• [THE TASK]:
Where a line of the data below has the string "commit", copy that line.

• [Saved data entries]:
[Start of section]

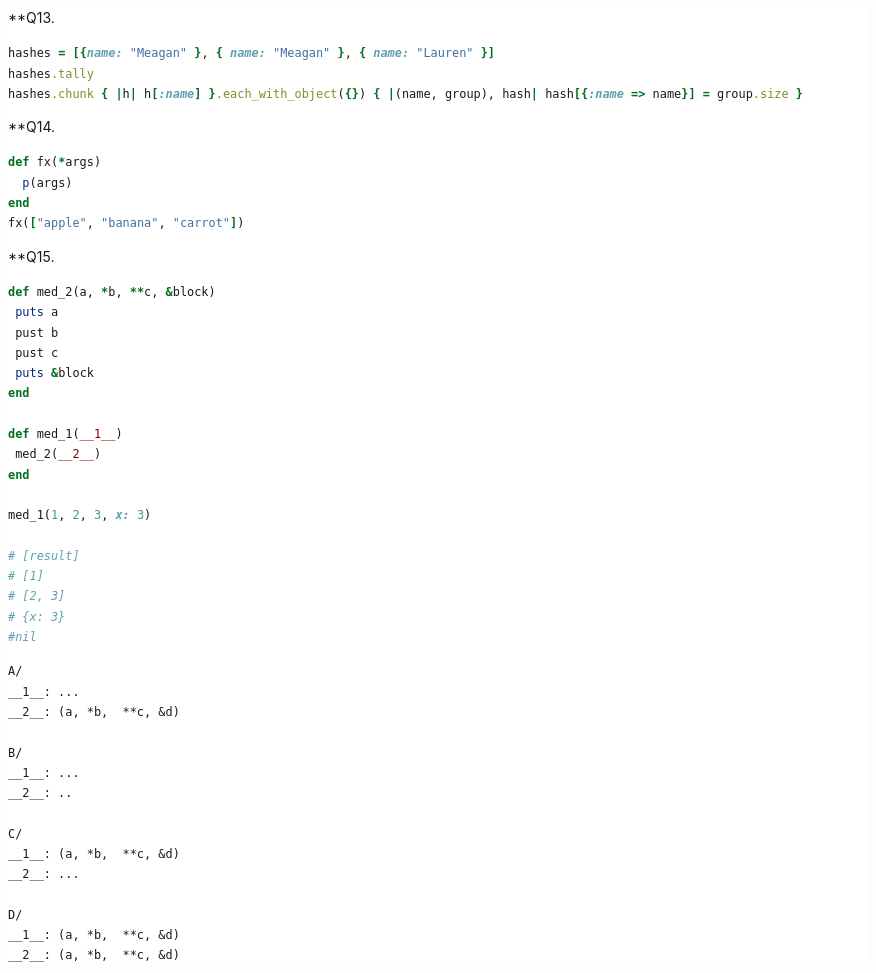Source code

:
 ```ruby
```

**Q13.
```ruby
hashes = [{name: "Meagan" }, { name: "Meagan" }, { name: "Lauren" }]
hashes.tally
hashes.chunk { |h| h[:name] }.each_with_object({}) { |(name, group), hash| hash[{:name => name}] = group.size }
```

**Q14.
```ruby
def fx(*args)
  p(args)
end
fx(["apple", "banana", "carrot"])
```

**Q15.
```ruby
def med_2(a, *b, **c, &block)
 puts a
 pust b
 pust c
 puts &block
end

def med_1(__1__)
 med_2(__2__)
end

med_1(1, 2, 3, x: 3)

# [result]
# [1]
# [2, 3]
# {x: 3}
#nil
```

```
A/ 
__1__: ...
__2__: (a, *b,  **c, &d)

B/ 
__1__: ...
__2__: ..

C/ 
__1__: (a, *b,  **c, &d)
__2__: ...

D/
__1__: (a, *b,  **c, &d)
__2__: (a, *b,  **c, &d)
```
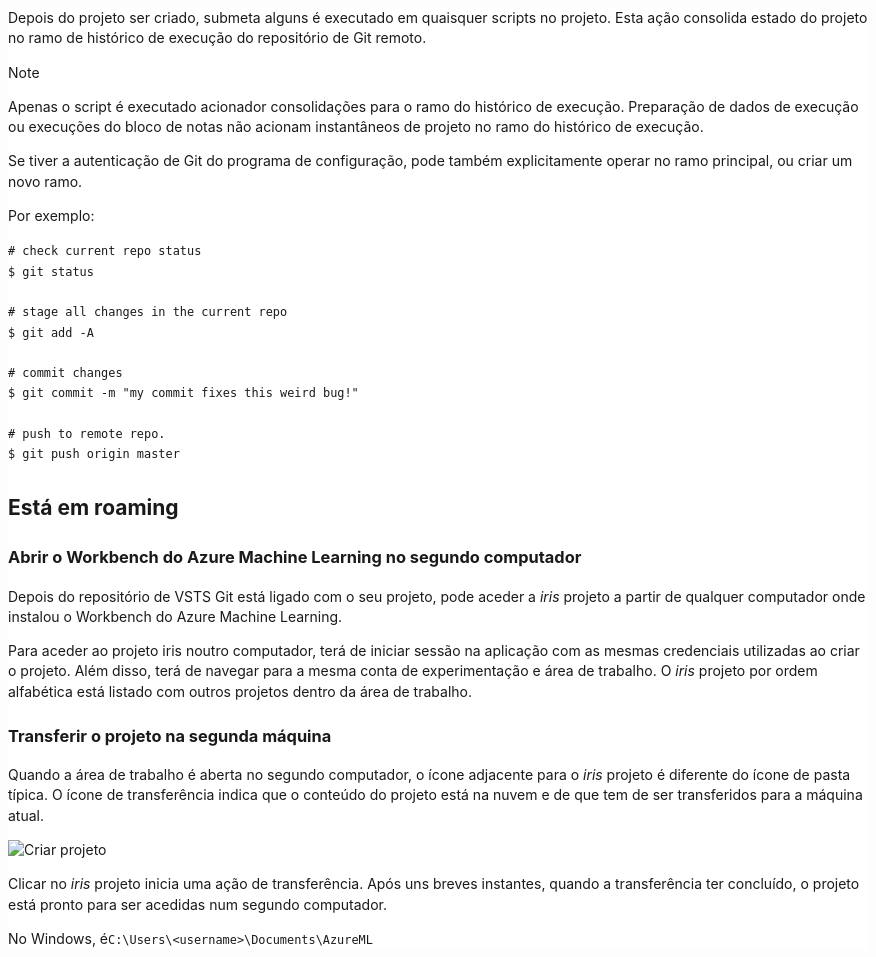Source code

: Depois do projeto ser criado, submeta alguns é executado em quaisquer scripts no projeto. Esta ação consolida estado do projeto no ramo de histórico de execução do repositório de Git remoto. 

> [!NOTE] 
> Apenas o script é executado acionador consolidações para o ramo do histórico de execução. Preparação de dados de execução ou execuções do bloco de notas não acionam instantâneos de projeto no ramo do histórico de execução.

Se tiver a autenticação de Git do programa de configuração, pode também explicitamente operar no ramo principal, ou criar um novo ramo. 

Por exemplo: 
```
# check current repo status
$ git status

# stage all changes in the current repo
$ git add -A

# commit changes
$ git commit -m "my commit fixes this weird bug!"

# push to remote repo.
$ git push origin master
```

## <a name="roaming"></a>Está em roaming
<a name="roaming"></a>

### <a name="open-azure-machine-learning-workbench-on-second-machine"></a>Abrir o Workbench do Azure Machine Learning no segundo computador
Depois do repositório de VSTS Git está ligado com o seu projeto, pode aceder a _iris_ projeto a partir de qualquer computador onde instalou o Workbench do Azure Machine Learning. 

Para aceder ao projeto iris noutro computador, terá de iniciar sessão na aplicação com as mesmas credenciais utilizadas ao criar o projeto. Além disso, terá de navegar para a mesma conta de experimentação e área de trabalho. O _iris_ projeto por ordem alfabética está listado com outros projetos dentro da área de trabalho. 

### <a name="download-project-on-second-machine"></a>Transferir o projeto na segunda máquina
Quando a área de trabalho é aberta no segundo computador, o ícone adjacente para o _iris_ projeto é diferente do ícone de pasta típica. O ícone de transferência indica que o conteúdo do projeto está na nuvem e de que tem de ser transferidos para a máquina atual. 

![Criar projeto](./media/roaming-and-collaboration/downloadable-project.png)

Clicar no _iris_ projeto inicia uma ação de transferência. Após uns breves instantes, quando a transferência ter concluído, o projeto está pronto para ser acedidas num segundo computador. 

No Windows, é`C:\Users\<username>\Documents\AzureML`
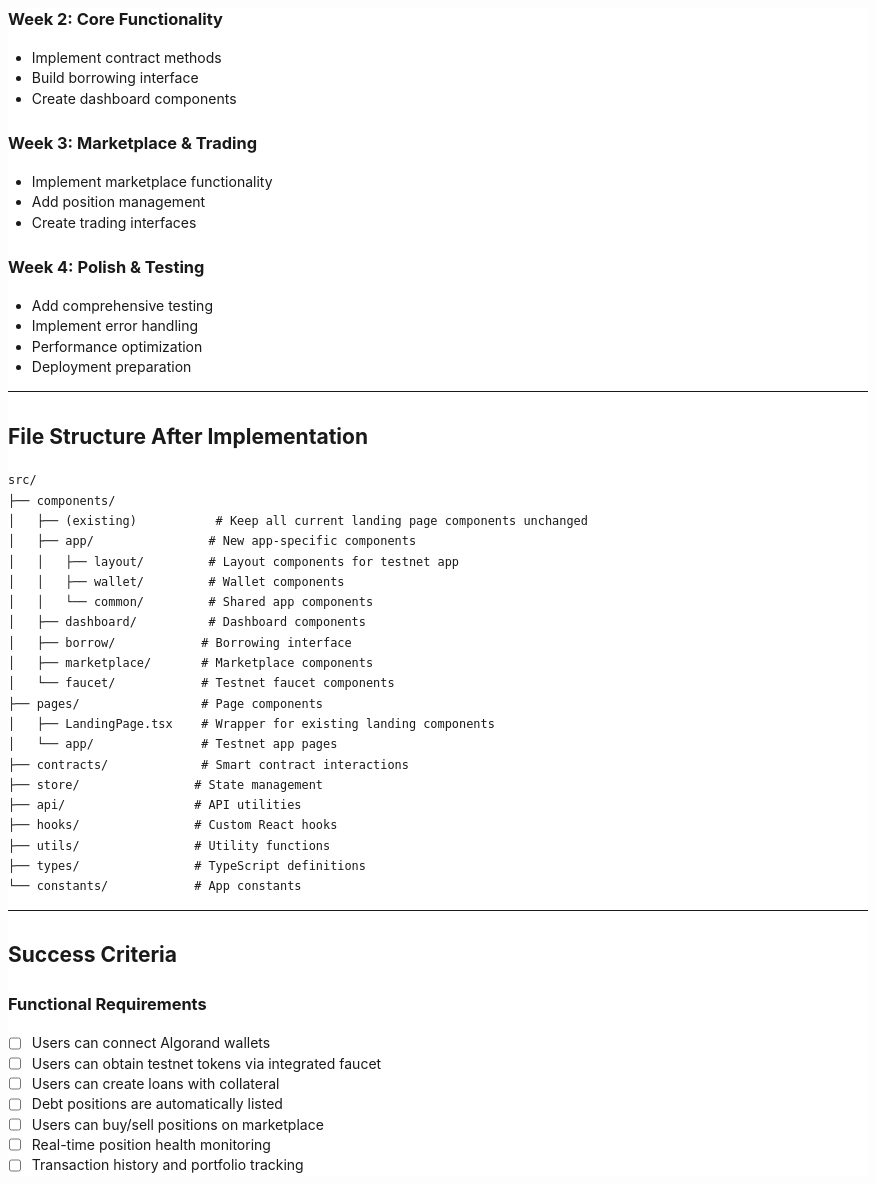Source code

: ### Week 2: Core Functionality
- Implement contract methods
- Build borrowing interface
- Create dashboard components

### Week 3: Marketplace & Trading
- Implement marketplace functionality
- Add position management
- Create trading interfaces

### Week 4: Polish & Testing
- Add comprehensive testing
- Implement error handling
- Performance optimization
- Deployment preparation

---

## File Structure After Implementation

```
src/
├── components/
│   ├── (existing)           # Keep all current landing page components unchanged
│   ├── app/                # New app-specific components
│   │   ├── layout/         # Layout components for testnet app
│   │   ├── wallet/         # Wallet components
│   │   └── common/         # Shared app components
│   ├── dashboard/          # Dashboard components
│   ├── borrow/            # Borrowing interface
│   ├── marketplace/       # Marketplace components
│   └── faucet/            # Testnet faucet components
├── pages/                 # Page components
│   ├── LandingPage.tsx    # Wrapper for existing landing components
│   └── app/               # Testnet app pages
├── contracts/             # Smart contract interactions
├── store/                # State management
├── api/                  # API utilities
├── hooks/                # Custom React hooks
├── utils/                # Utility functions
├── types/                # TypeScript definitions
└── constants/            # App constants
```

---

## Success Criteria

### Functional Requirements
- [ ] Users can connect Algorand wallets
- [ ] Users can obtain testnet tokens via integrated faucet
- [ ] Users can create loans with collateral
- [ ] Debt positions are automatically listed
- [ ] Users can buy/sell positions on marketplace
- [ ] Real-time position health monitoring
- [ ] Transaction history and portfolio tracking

[End of section]

• [EXERCISE RESULT]:
# commit changes
$ git commit -m "my commit fixes this weird bug!"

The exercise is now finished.